Activity>
Among the entries below, take the line with "thumb cmc: (404, 364)" and the line with "ring dip: (481, 363)", and output them and every line between them exactly, with nothing else.

The data>
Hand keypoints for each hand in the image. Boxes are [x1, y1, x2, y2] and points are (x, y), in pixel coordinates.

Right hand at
---
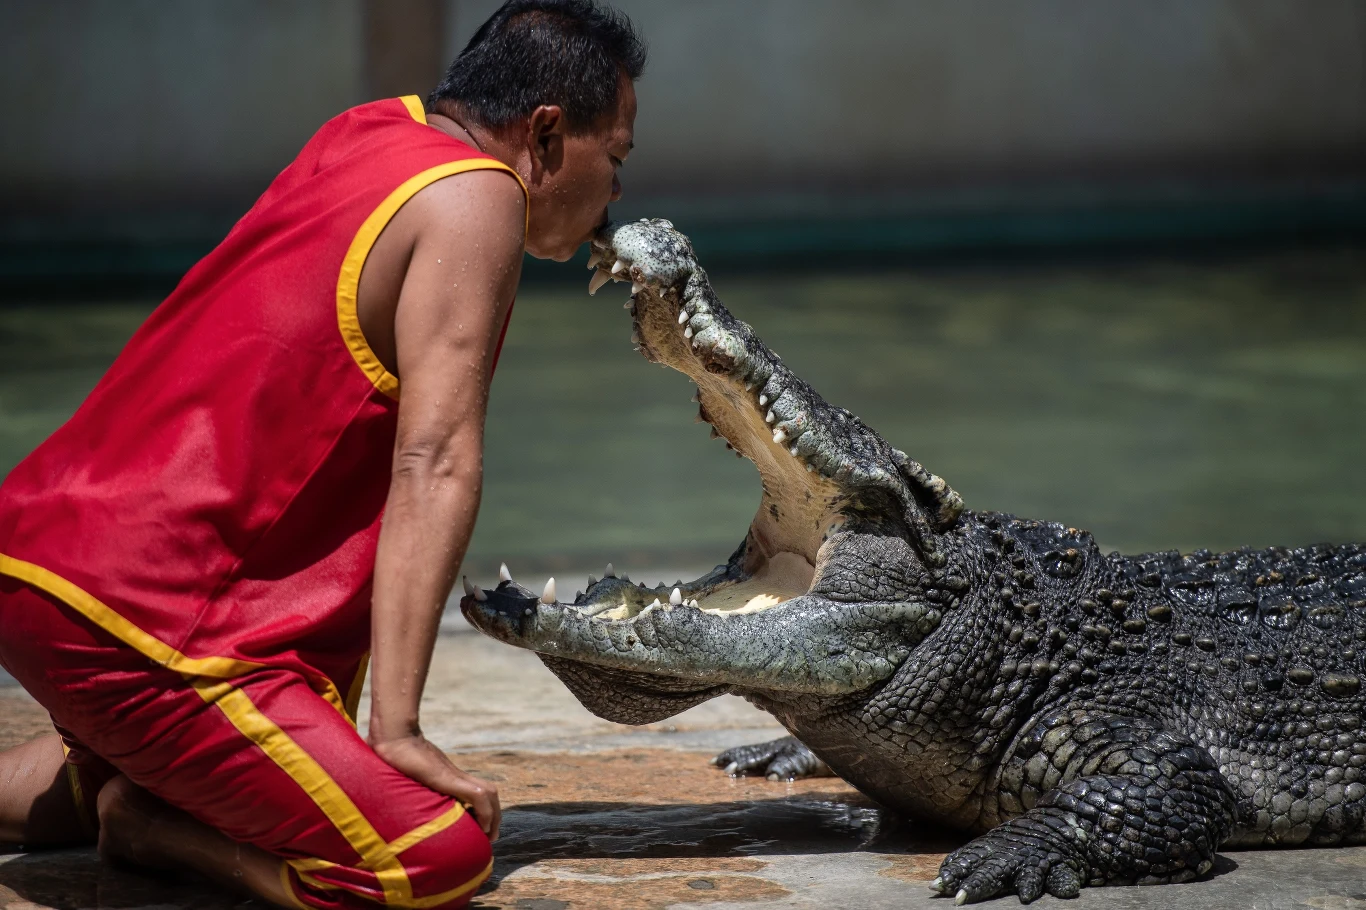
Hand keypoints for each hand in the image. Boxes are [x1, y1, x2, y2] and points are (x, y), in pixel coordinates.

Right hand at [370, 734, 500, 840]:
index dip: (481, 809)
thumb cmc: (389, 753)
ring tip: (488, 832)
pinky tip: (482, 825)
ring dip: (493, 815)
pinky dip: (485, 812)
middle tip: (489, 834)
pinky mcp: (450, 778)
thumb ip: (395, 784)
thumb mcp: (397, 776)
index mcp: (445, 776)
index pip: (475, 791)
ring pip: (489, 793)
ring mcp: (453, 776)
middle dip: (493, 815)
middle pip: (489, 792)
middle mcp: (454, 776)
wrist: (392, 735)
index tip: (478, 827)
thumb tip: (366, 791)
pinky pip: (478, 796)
...
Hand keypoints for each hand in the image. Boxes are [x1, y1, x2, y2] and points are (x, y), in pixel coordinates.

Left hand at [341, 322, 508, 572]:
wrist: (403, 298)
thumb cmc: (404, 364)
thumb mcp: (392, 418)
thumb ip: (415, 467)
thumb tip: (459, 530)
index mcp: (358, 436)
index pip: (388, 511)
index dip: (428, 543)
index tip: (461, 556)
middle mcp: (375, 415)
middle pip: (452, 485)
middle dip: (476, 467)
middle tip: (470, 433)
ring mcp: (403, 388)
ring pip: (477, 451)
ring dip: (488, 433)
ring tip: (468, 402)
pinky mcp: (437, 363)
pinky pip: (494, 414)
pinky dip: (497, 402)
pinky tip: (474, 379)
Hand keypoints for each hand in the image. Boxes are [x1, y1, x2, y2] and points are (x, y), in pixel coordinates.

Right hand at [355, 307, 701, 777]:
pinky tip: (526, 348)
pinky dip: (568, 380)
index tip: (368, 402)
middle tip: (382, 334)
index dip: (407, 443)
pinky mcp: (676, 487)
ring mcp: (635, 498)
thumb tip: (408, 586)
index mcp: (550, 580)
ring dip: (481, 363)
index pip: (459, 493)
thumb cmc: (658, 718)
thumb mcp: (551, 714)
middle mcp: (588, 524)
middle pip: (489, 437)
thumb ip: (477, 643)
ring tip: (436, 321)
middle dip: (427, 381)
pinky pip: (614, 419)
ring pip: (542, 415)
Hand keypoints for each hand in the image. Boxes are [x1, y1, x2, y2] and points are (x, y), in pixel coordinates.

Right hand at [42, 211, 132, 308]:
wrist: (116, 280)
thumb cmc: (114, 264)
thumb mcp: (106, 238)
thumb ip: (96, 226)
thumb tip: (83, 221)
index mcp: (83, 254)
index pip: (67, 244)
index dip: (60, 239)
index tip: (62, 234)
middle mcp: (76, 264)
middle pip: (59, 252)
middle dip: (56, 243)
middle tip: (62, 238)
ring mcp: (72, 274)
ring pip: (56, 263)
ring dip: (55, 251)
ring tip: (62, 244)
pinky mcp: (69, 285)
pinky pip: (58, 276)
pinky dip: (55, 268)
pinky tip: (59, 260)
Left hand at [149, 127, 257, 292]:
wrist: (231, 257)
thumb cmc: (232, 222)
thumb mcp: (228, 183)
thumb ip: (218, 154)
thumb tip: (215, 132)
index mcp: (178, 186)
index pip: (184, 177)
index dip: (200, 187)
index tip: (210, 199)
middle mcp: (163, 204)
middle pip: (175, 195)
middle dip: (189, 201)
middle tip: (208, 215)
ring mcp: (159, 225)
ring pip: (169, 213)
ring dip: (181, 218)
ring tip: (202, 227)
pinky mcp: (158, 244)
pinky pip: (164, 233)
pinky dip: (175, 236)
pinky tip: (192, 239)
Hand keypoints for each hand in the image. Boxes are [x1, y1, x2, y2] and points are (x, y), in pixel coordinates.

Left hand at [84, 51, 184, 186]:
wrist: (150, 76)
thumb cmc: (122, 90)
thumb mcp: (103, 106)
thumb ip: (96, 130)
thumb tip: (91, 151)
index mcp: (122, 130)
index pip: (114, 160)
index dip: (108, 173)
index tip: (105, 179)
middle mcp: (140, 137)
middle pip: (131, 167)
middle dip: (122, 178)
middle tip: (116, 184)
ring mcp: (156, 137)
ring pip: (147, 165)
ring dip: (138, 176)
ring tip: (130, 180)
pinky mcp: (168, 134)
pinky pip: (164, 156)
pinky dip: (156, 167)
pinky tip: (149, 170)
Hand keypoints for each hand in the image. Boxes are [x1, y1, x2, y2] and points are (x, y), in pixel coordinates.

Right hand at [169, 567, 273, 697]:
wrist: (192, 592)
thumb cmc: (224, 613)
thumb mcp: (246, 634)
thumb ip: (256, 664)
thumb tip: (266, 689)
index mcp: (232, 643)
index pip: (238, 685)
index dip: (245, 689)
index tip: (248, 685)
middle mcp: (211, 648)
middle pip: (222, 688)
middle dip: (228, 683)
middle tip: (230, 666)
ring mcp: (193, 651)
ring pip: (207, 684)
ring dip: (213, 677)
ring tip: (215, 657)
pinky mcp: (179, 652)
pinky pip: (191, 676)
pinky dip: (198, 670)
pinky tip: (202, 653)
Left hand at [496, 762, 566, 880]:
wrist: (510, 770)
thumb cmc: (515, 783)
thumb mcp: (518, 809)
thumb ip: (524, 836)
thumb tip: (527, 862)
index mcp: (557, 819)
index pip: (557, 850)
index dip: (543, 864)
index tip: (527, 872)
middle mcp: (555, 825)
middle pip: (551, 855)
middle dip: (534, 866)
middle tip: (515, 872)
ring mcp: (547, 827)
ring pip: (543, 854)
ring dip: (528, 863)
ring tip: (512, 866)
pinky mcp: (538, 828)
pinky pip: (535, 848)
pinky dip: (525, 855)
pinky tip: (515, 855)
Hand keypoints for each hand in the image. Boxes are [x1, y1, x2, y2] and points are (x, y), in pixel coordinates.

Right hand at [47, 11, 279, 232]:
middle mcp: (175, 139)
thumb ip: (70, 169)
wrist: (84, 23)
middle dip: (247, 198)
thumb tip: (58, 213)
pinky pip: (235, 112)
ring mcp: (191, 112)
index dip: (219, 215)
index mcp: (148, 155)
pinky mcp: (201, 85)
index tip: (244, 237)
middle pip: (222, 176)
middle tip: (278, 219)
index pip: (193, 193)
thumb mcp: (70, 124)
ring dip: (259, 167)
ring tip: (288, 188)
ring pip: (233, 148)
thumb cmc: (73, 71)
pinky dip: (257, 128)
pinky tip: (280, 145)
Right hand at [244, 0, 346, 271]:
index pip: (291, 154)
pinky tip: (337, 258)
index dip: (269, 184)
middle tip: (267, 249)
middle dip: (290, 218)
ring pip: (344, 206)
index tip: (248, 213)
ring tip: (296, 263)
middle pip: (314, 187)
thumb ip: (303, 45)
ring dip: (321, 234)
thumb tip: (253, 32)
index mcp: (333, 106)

Output for this exercise>
thumb cmc: (404, 364)
thumb mcp: (392, 418)
thumb ip: (415, 467)
thumb tip: (459, 530)
index mcp: (358, 436)
index pip: (388, 511)
index dip: (428, 543)
index tip: (461, 556)
middle mcp: (375, 415)
middle pip: (452, 485)
middle dip: (476, 467)
middle tip: (470, 433)
ring mcp: (403, 388)
ring pip: (477, 451)
ring dip: (488, 433)
ring tip: (468, 402)
pinky mcp: (437, 363)
pinky pip: (494, 414)
pinky dip: (497, 402)
pinky tip: (474, 379)
Hand keypoints for each hand in the image. Boxes are [x1, y1, x2, y2] and points are (x, y), in pixel coordinates.

Right hand at [355, 307, 701, 777]:
pinky tip: (526, 348)
pinky dip: (568, 380)
index tip: (368, 402)
middle tip: (382, 334)
index dip: (407, 443)
pinky mcp: (676, 487)
ring mcp: (635, 498)
thumb tip: (408, 586)
index mcp: (550, 580)
ring dip: (481, 363)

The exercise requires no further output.